▶ TASK SET:
A – Answer these from the workflow error thread:
(i) Which file is the "Resource Usage" error mostly tied to?
(ii) Where does the 'resource_usage' part end up getting printed?
(iii) In which rule did the error occur after 91% of the example case ran?
B – Continue the workflow error thread from the point where it stops.

▶ READING TEXT:
▼
Workflow Errors - Githubissues

walidabualafia commented 1 year ago

Hi, Eric,

I'm running into a new workflow error, mostly with "Resource Usage" in the cluster_status.py file.

This is the error I am seeing:

WorkflowError:
Cluster status command python ./snakemake_profile/cluster_status.py --retry-status-interval-seconds 30,120,300 --resource-usage-dir ./snakemake_profile/job_resource_usage --resource-usage-min-interval 300 returned None but just a single line with one of running,success,failed is expected.

Is there anyway for me to disable "resource usage" altogether? I don't really need to see resource utilization, just need IRIS to run. Adapting from slurm to LSF was an endeavor, so I might find value in taking some optional functionality of the SnakeMake pipeline out.

Please let me know, Walid

EricKutschera commented 1 year ago

Hi Walid,

You should be able to disable "resource usage" by having try_extract_job_info_from_status_output return {'status': status, 'resource_usage': None}, None where status is one of 'running', 'success', or 'failed'. The 'resource_usage' part just ends up getting printed to a log file so it's not necessary for just running the pipeline

I'm not sure what the LSF status command output looks like, but hopefully your implementation of try_extract_job_info_from_status_output can be pretty short since it just needs to set the 'status' value

walidabualafia commented 1 year ago

Hi, Eric,

Got some success with commenting out the portion that runs cluster_status.py altogether from snakemake_profile/config.yaml. Got IRIS to run up to 91% of the example case, then errored out on iris_visual_summary. This is the error itself:

[Wed Jul 12 13:47:14 2023]
Finished job 12.
21 of 23 steps (91%) done
[Wed Jul 12 13:49:04 2023]
Error in rule iris_visual_summary:
    jobid: 11
    output: results/NEPC_test/visualization/summary.png
    log: results/NEPC_test/visualization/iris_visual_summary_log.out, results/NEPC_test/visualization/iris_visual_summary_log.err (check log file(s) for error message)
    shell:
       /shortened_link/IRIS/conda_wrapper /shortened_link/IRIS/conda_env_2 IRIS visual_summary --parameter-fin results/NEPC_test/screen.para --screening-out-dir results/NEPC_test/screen --out-file-name results/NEPC_test/visualization/summary.png --splicing-event-type SE 1> results/NEPC_test/visualization/iris_visual_summary_log.out 2> results/NEPC_test/visualization/iris_visual_summary_log.err
        (one of the commands exited with non-zero exit code; note that snakemake uses bash strict mode!)
▲
[Chart comprehension data]
▼
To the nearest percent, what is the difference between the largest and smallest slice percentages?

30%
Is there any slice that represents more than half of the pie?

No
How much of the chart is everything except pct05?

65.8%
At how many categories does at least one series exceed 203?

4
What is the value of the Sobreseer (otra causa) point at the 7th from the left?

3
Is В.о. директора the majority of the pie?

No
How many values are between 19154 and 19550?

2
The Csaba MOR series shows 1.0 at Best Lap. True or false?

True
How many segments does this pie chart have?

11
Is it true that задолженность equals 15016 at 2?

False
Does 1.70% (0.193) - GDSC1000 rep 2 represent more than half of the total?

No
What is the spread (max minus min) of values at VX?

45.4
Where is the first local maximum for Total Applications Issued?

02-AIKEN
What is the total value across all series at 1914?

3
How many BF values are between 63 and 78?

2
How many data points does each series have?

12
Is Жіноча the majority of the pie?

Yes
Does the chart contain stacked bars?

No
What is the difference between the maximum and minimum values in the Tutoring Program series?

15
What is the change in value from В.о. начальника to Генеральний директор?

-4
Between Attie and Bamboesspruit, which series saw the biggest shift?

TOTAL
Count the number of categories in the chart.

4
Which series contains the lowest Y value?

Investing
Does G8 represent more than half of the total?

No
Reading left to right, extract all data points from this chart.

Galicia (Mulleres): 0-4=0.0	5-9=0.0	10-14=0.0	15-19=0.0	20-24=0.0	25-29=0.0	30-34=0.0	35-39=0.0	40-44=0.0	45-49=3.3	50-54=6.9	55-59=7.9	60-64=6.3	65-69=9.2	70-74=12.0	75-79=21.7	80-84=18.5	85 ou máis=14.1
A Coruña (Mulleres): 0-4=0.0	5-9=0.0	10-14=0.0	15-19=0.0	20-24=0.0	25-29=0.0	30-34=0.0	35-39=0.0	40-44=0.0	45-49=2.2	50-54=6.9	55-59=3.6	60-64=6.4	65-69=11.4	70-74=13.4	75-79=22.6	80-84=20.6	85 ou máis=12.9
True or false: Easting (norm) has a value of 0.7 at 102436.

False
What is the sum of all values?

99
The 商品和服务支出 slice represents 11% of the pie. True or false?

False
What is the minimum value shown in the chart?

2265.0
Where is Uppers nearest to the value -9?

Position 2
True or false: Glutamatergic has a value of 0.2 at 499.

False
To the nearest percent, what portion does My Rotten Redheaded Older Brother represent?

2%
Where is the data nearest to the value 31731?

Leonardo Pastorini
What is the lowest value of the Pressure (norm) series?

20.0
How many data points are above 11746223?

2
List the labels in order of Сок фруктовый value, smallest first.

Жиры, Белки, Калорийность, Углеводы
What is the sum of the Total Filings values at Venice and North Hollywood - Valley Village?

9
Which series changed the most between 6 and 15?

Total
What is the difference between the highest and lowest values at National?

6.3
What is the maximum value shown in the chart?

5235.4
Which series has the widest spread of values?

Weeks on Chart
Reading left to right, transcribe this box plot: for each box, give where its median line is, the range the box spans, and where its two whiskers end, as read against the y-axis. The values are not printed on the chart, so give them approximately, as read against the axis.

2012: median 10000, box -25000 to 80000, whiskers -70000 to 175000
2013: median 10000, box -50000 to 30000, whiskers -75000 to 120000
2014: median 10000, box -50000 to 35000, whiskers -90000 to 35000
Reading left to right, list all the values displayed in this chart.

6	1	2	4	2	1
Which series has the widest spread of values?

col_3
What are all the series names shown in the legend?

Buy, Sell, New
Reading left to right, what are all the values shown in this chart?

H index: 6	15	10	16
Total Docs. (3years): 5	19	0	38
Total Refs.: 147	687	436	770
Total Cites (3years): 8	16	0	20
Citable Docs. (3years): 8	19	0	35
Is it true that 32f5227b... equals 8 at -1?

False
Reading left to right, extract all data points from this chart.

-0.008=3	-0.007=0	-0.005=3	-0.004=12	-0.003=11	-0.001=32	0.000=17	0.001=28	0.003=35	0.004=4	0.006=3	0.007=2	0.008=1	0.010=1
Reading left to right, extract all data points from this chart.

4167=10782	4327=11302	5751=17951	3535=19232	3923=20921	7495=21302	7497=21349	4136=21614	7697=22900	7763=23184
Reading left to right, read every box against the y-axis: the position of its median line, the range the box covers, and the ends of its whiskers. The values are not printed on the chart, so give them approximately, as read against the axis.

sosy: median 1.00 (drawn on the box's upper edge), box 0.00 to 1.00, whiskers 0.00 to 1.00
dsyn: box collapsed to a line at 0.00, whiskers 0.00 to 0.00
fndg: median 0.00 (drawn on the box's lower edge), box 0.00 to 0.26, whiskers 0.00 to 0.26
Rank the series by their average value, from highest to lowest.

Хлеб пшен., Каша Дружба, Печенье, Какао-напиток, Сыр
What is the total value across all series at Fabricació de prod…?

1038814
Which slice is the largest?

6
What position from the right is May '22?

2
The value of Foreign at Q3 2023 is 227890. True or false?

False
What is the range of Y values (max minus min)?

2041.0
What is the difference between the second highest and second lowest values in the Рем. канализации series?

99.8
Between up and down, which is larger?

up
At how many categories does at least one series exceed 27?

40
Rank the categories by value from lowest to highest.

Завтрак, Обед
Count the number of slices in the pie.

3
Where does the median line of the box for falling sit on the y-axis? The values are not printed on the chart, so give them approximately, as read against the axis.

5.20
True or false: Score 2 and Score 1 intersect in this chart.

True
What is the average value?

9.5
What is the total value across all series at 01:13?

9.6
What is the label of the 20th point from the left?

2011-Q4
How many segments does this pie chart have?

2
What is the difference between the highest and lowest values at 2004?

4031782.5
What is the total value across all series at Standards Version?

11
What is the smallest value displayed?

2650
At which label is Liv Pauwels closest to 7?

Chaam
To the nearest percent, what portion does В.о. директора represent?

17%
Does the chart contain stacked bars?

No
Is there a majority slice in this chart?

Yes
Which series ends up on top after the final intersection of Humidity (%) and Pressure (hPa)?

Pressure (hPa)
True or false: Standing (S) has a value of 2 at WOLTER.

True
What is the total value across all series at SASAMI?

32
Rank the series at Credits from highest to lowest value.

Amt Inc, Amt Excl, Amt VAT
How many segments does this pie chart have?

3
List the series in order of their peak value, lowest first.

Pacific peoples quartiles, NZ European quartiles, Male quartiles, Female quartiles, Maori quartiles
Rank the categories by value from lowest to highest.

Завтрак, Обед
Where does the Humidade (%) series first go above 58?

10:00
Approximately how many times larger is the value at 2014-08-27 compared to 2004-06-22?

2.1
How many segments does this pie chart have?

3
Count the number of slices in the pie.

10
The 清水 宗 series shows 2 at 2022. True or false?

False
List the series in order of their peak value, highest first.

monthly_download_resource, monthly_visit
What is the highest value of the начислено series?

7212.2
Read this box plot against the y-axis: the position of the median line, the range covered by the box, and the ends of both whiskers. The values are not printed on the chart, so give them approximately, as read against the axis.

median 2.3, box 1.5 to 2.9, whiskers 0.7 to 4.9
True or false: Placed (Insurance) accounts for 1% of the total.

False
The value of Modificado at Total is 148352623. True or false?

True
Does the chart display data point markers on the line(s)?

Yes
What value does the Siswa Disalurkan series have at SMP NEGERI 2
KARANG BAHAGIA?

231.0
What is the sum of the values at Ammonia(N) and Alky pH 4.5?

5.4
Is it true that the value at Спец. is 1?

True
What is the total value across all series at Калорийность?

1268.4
▲
▶ ANSWERS TO THE EXERCISES:
A –
(i) cluster_status.py
(ii) To a log file
(iii) iris_visual_summary

B –
    cluster_jobid: 196755288

Error executing rule iris_visual_summary on cluster (jobid: 11, external: 196755288, jobscript: /shortened_link/iris/vendor/IRIS/.snakemake/tmp.ckrdl4jo/snakejob.iris_visual_summary.11.sh). For error details see the cluster log and the log files of the involved rule(s).

I checked the log.err file, but the only thing that I was able to find in it was:

no tier2tier3 events

Do you know why this might be happening?

Thanks for all your help! :)

Walid

EricKutschera commented 1 year ago

I'm not sure what snakemake does without having a cluster status script. Maybe snakemake writes some job status file(s) somewhere. Depending on what snakemake does you may need an implementation of cluster status for the workflow to run correctly

The visualization step will fail if it doesn't find any results to plot in the output files. If you're running the example data then it should have some results unless there was an error with a previous step or a previous step didn't finish. You could try checking the logs for the other steps to see if there was an error

walidabualafia commented 1 year ago

Seems like output was generated, and no errors. When I cat *.err inside NEPC_test, I get:

Conda version '22.9.0' loaded
Not necessary to setup conda init now
Conda version '22.9.0' loaded
Not necessary to setup conda init now
Conda version '22.9.0' loaded
Not necessary to setup conda init now
Conda version '22.9.0' loaded
Not necessary to setup conda init now
index file references/ucsc.hg19.fasta.fai not found, generating...
Conda version '22.9.0' loaded
Not necessary to setup conda init now
Conda version '22.9.0' loaded
Not necessary to setup conda init now

The Conda warning is on my end, as I have this Conda module being loaded in my .bashrc and it gets sourced every time a job is scheduled.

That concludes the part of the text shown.